Getty Research Institute
December 15, 2026–July 18, 2027
Groundbreaking architect Paul R. Williams charted an unprecedented career. The first Black architect licensed in the western US, Williams was a prolific, transformative figure, but his role constructing for and with Black communities across the color line has been little accounted for. Marking the public debut of his archive, this exhibition examines the impact of Williams’s architecture in challenging systems of racialized exclusion, offering an intimate portrait of life, hope, and possibility coursing through the collective construction of the architecture of Black Los Angeles. It attests to architecture’s capacity to give rise to community, to construct social opportunities, and to give shape to Black spatial imaginaries—legacies that extend to this day.

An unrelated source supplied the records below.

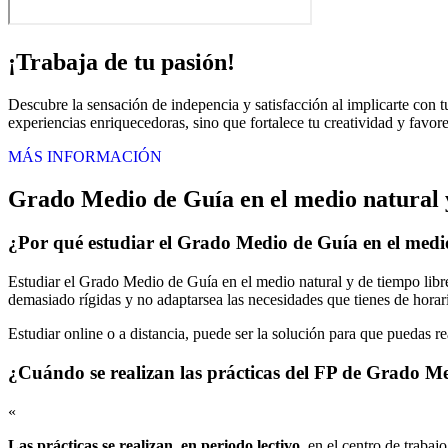
¡Trabaja de tu pasión!
Descubre la sensación de indepencia y satisfacción al implicarte con t
experiencias enriquecedoras, sino que fortalece tu creatividad y favore
MÁS INFORMACIÓN
Grado Medio de Guía en el medio natural 
¿Por qué estudiar el Grado Medio de Guía en el medi
Estudiar el Grado Medio de Guía en el medio natural y de tiempo libr
demasiado rígidas y no adaptarsea las necesidades que tienes de horari
Estudiar online o a distancia, puede ser la solución para que puedas r
¿Cuándo se realizan las prácticas del FP de Grado Me
«
Las prácticas se realizan, en periodo lectivo
, en el centro de trabaj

Curators: LeRonn P. Brooks, Maristella Casciato, Gary Riichirō Fox, Alex Jones
Together, these exhibitions form the first major museum presentations devoted to Paul R. Williams. Accompanied by a scholarly catalogue, digital exhibition, and public programs, the collaboration highlights his extraordinary career, enduring influence, and lasting impact on architecture locally and globally.